6. U.S. Commerce Secretary Calls Corp. Travel Restart ‘Top Priority,’ Details Few (June 23)
U.S. Commerce Secretary Gina Raimondo in June during an American Hotel & Lodging Association webinar said restarting business and international the Biden administration’s “top priority.” But one month later, the administration indicated it would maintain such restrictions. Only in November would the U.S. begin to allow fully vaccinated visitors from the U.K., Europe and elsewhere the ability to enter without quarantine.
7. GBTA Looks to 2025 for Business Travel Recovery (Feb. 3)
Few activities are as fraught with uncertainty as forecasting future business travel demand amid the pandemic. The challenges of returning to offices in schools as new variants emerge substantially complicate any efforts to project the future, as do the evolving notion of the workplace and changing attitudes toward remote conferencing. The Global Business Travel Association suggested 2025 could represent something of a full return to normalcy, at least in terms of business travel volume.
8. U.S. Tightens International Travel Protocols, Extends Mask Mandate (Dec. 2)
The omicron variant of Covid-19 emerged in late November and has proved the major story in the business travel industry since. The very transmissible variant has wreaked havoc on flight schedules, closed some schools and offices and caused some corporations to reconsider travel plans. Evidence points to possibly milder infections due to omicron, offering the industry something of a silver lining.
9. Corporate Travel Prepares for Post-Vaccine Realities (April 8)
The rollout of the Covid-19 vaccines proved a turning point in the pandemic’s role in travel, with leisure travel spiking and business travel just beginning to recover.

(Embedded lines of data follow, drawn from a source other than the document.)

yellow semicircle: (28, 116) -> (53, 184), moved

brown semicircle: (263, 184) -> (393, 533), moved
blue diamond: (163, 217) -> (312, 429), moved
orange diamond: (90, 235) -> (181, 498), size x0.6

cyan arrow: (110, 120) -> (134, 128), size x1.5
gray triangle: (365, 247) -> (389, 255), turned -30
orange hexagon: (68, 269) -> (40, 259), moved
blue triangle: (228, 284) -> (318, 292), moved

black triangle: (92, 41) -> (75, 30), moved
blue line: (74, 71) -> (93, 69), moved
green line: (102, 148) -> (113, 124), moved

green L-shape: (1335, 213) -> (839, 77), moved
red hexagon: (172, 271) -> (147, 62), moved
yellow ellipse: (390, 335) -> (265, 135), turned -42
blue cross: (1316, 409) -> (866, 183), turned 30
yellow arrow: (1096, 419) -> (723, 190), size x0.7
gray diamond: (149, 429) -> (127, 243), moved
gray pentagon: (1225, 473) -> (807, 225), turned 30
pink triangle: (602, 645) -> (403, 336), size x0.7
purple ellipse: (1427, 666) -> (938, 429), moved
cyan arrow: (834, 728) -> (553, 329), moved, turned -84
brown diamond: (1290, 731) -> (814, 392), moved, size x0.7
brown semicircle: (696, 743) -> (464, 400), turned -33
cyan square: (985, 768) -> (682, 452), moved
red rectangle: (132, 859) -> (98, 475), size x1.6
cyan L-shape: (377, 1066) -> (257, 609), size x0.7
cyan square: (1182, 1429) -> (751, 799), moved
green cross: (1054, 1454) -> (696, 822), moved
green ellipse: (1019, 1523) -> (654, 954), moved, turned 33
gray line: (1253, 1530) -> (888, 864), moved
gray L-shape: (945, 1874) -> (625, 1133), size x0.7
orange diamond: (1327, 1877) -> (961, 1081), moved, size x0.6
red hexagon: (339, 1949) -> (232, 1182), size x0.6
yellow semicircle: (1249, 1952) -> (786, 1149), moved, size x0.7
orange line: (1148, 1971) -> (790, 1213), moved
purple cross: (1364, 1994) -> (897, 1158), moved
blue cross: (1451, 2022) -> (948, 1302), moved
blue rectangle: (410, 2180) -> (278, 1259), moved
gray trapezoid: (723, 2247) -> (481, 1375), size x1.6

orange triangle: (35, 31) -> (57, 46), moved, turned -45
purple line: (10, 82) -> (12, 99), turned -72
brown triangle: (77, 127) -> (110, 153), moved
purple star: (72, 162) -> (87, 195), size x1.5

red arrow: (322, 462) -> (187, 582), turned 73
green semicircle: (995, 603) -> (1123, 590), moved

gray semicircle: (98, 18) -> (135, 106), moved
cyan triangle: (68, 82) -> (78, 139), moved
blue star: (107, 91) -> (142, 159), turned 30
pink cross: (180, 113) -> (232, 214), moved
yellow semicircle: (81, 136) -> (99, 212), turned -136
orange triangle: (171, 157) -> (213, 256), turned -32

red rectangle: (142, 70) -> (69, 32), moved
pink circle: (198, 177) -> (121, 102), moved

But vaccine refusal and hesitancy remained in a minority of the population, and some buyers began to consider the possibility that they could restrict business travel to the vaccinated. Later in the year, this proved to be the case.
10. Companies Pumping the Brakes on Return to Travel (Aug. 26)
Before the omicron variant of Covid-19, there was the delta variant, a notably lethal mutation that challenged the nascent recovery of business travel as it expanded worldwide in the late summer. It’s yet unclear how omicron will affect delta, but some scientists have pointed to the possibility that the latter could be outcompeted by its milder cousin.
Bonus! 11. Strong Demand for Meeting Space Could Trigger 2022 ‘Compression’ (July 13)
The pre-delta excitement over the possibility of in-person events that coursed through some businesses in the early summer led to speculation about the meetings buying environment in 2022 and beyond. With much pent-up demand and many buyers targeting the latter half of this year, suppliers could have a measure of pricing power they haven’t seen since before the pandemic.